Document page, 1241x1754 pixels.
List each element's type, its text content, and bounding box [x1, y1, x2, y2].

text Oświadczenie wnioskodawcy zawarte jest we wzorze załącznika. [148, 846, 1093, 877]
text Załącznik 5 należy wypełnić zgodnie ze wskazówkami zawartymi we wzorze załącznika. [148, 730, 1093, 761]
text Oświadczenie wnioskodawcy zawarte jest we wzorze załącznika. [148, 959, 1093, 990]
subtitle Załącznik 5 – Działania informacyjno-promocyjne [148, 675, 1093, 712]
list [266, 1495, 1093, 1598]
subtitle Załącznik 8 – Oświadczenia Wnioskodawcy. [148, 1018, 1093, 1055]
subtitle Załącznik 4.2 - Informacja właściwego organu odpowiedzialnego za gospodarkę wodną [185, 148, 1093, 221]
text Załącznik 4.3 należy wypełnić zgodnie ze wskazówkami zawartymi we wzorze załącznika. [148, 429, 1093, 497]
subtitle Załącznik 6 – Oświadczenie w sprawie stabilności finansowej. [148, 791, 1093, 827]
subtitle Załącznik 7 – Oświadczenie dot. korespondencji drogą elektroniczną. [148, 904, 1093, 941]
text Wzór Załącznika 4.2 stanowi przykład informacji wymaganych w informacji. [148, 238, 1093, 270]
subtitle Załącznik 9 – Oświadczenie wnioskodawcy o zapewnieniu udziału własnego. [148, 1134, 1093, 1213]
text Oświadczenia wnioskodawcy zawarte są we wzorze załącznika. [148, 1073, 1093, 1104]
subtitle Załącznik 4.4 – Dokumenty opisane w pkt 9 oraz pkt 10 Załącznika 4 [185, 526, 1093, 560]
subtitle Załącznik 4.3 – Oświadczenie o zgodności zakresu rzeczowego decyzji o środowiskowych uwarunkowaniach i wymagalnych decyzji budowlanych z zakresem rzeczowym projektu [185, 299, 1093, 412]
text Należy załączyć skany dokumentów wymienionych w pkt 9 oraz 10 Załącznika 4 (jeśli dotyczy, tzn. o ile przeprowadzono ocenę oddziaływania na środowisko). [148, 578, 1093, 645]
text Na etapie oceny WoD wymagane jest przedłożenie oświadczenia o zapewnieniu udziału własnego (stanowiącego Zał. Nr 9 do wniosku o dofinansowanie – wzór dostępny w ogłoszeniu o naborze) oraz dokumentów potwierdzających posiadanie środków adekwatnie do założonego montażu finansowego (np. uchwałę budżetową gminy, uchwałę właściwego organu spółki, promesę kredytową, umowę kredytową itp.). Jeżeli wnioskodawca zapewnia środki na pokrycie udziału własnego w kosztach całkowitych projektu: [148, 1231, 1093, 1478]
::::
** What you are asked to do **
Write the records out once more. Change nothing.

** Reply **
Document page, 1241x1754 pixels.
List each element's type, its text content, and bounding box [x1, y1, x2, y2].

text Oświadczenie wnioskodawcy zawarte jest we wzorze załącznika. [148, 846, 1093, 877]
text Załącznik 5 należy wypełnić zgodnie ze wskazówkami zawartymi we wzorze załącznika. [148, 730, 1093, 761]
text Oświadczenie wnioskodawcy zawarte jest we wzorze załącznika. [148, 959, 1093, 990]
subtitle Załącznik 5 – Działania informacyjno-promocyjne [148, 675, 1093, 712]
list [266, 1495, 1093, 1598]
subtitle Załącznik 8 – Oświadczenia Wnioskodawcy. [148, 1018, 1093, 1055]
subtitle Załącznik 4.2 - Informacja właściwego organu odpowiedzialnego za gospodarkę wodną [185, 148, 1093, 221]
text Załącznik 4.3 należy wypełnić zgodnie ze wskazówkami zawartymi we wzorze załącznika. [148, 429, 1093, 497]
subtitle Załącznik 6 – Oświadczenie w sprawie stabilności finansowej. [148, 791, 1093, 827]
subtitle Załącznik 7 – Oświadczenie dot. korespondencji drogą elektroniczną. [148, 904, 1093, 941]
text Wzór Załącznika 4.2 stanowi przykład informacji wymaganych w informacji. [148, 238, 1093, 270]
subtitle Załącznik 9 – Oświadczenie wnioskodawcy o zapewnieniu udziału własnego. [148, 1134, 1093, 1213]
text Oświadczenia wnioskodawcy zawarte są we wzorze załącznika. [148, 1073, 1093, 1104]
subtitle Załącznik 4.4 – Dokumenty opisane w pkt 9 oraz pkt 10 Załącznika 4 [185, 526, 1093, 560]
subtitle Załącznik 4.3 – Oświadczenie o zgodności zakresu rzeczowego decyzji o środowiskowych uwarunkowaniach i wymagalnych decyzji budowlanych z zakresem rzeczowym projektu [185, 299, 1093, 412]
text Należy załączyć skany dokumentów wymienionych w pkt 9 oraz 10 Załącznika 4 (jeśli dotyczy, tzn. o ile przeprowadzono ocenę oddziaływania na środowisko). [148, 578, 1093, 645]
text Na etapie oceny WoD wymagane jest przedłożenie oświadczenia o zapewnieniu udziału własnego (stanowiącego Zał. Nr 9 do wniosku o dofinansowanie – wzór dostępny w ogłoszeniu o naborze) oraz dokumentów potwierdzających posiadanie środków adekwatnie do założonego montażu finansowego (np. uchwałę budżetową gminy, uchwałę właściwego organu spółki, promesę kredytową, umowę kredytową itp.). Jeżeli wnioskodawca zapewnia środki na pokrycie udziału własnego w kosztach całkowitych projektu: [148, 1231, 1093, 1478]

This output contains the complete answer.